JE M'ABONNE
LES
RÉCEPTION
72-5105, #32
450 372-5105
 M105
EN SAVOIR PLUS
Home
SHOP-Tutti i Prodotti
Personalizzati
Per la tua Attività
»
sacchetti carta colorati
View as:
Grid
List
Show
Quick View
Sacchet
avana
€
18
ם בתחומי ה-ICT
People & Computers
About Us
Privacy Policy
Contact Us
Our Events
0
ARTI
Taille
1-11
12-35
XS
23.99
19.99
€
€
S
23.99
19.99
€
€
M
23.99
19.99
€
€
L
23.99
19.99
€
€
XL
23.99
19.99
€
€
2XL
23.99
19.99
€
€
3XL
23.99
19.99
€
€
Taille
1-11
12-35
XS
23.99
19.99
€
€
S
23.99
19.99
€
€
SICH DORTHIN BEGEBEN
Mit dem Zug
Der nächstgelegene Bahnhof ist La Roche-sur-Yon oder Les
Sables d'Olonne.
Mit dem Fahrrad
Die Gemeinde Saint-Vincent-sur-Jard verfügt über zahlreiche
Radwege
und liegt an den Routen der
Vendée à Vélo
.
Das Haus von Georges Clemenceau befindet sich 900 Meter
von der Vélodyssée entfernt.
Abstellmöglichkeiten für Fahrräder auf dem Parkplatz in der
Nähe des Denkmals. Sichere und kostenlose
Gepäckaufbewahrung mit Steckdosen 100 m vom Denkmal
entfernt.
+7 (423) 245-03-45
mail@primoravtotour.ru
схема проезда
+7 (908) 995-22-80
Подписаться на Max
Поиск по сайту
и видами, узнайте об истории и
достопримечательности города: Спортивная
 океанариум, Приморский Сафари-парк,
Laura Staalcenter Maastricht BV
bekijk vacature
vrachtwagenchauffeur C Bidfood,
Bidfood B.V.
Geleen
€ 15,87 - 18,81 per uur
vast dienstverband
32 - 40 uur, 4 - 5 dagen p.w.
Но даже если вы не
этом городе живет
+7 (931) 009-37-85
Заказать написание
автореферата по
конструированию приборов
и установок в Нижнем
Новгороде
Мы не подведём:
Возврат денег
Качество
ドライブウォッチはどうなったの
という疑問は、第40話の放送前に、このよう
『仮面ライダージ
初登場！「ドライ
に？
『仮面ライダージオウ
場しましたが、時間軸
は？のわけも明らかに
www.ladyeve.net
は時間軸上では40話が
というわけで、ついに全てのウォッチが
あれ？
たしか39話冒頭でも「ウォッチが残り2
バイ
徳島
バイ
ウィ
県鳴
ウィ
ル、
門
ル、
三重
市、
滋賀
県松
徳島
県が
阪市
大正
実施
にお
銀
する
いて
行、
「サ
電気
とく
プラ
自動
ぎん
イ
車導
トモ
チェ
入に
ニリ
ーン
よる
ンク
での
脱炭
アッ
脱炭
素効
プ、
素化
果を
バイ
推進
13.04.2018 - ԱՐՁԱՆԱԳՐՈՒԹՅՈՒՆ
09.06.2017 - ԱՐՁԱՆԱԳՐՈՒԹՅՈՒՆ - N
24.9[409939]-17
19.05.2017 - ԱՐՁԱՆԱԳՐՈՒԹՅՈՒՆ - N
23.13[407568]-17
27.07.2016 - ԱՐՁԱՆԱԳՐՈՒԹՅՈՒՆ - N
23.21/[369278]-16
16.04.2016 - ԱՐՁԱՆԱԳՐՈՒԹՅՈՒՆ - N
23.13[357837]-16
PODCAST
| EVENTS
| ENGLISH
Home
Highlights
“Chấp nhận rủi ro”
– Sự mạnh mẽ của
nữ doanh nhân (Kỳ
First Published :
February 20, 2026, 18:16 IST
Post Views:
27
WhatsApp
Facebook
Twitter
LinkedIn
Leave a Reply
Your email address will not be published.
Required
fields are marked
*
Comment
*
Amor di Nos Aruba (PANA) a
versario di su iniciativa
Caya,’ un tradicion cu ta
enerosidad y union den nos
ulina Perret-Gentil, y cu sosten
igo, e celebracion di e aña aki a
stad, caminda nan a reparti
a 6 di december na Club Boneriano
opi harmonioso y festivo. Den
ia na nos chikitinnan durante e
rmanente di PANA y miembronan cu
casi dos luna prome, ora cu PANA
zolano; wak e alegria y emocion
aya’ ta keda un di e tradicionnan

- _What you should do_
Return only the number of lines in the data that hold the string "PANA".

- _Exercise response_
3